A outra história é mais recente, e tem como protagonista o Banif. Quem me conhece sabe que não gosto de extremar a minha opinião em público, por saber que a verdade vai muito além do preto ou do branco (e ter noção de que dificilmente sou dono dela), mas confesso que sempre tive uma embirração particular com o Banif. Via os sinais de implosão, e custava-me bastante ver perdas acumuladas em todos os que apenas compravam pelo baixo valor unitário dos seus títulos. Estávamos em 2014, e eu tinha escrito um post particularmente acutilante relativamente ao que achava do título: depois de pouco tempo antes ter vindo de 10 até 1,2 cêntimos, acreditava que o peso do aumento de capital forçaria os títulos a derraparem mais 20% e a convergirem com a marca do cêntimo.

Recordo-me que estava a fazer uma palestra sobre mercados em Lisboa, sobre o investimento no mercado Português, e durante a sessão usei o Banif como exemplo. Um dos participantes na sessão aproveitou o debate pós sessão para me dizer que discordava do meu ponto de vista sobre aquele assunto em particular, e que via o Banif novamente a 3 cêntimos dentro de poucos meses. Aproveitou também para me perguntar com que probabilidade eu encararia essa possibilidade, ao que eu respondi que apesar da sempre certa imprevisibilidade dos mercados veria como muitíssimo improvável que tal ocorresse num futuro próximo. A pessoa discordou uma vez mais da minha opinião, e disse-me que eu estava a falhar em ver o valor do título (opinião que eu respeitei profundamente, por já me ter enganado largas dezenas de vezes no reconhecimento de valor a alguns títulos). 

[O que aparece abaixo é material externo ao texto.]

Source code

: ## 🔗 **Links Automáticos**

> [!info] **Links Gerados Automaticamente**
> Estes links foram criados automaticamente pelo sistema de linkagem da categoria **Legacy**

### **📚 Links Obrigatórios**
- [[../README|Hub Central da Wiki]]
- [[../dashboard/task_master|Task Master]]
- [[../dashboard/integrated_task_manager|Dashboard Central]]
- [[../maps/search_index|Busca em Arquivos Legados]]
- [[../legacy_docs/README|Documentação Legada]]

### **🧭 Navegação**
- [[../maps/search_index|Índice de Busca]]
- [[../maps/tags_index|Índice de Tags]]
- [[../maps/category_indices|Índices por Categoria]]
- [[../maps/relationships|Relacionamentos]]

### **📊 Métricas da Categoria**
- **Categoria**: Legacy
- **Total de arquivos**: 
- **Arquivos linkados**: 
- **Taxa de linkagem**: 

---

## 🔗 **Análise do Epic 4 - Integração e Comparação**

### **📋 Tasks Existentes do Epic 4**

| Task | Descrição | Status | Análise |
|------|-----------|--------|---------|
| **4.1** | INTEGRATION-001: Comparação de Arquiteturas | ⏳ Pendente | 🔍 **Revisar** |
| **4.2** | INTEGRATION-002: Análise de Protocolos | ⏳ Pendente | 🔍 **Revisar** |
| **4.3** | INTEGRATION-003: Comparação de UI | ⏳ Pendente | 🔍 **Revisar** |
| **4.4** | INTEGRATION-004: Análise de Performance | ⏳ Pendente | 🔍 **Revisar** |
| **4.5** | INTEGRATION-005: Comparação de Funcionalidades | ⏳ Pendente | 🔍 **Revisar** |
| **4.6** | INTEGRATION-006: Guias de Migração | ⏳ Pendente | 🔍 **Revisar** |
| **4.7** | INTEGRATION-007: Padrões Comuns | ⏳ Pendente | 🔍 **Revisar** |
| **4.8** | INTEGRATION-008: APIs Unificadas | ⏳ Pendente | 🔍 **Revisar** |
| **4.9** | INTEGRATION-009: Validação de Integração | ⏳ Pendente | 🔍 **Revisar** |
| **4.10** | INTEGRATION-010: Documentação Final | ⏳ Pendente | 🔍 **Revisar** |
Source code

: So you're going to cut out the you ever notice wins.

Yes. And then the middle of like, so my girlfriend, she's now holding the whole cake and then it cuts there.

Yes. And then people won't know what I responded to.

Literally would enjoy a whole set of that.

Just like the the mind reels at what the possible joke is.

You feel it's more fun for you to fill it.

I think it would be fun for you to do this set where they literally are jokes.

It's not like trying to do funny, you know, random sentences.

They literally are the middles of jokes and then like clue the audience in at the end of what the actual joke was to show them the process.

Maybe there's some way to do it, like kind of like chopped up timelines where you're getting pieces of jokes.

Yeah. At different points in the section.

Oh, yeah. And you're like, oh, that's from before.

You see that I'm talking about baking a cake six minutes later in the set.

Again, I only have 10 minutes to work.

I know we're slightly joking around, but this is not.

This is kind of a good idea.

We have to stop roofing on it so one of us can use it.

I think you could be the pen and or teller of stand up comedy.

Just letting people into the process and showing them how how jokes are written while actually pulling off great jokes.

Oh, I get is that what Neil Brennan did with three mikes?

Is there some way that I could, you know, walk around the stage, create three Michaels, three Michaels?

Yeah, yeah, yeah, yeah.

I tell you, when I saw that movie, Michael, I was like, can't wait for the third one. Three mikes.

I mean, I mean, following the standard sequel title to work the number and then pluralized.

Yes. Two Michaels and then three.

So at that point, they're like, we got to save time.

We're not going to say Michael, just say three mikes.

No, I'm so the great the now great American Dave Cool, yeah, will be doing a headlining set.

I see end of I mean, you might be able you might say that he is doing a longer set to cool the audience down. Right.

Espero que aquele participante tenha saído dessa sessão com uma visão diferente da que tinha, que lhe tenha permitido fugir a tempo do que acabou por acontecer ao Banif. Infelizmente conheço dezenas de pessoas que não conseguiram fugir a tempo e foram esmagadas pelo que aconteceu no Banif. É importante que se perceba que por vezes a "simples" existência de valor não é suficiente para fazer um título crescer. Fazem parte da equação que dá balanço ao preço milhares de variáveis distintas, entre as quais se contam a incompetência das administrações, os interesses especulativos, as distracções dos reguladores, a força da irracionalidade, entre tantos e tantos outros. O valor é apenas mais uma variável, poucas vezes a mais importante. 

Entenda-se de uma forma muito clara que não quero com esta história comparar o BCP ao Banif, tal como não o quero comparar à Jerónimo Martins. Queria apenas ilustrar, com dois exemplos extremos, que ter uma posição de ódio ou de paixão nos pode limitar os ganhos ou fazer incorrer em perdas, Mesmo quando temos razão! É fundamental que se dê uma hipótese ao contraditório, que se tente compreender por que motivo o outro lado da barricada é tão apaixonado relativamente às opções que defende. Haverá certamente vários motivos válidos de suporte a essas opiniões contrárias, porque de outra forma estas não teriam tantos apoiantes. Nos mercados, mais importante do que nos agarrarmos cegamente a uma ou a outra perspectiva, acredito que o posicionamento mais lucrativo seja o central. Deixar cair, manter a atenção, e entrar aos poucos sempre que os sinais de inversão comecem a dar mostras sólidas de instalação. De uma forma fria, calculista, deixando de lado clubismos ou visões tendenciosas. Porque, acreditem, raramente há preto ou branco nos mercados. É quase sempre a área cinzenta a dominar os movimentos, o que torna particularmente difícil encontrar as respostas certas nos extremos.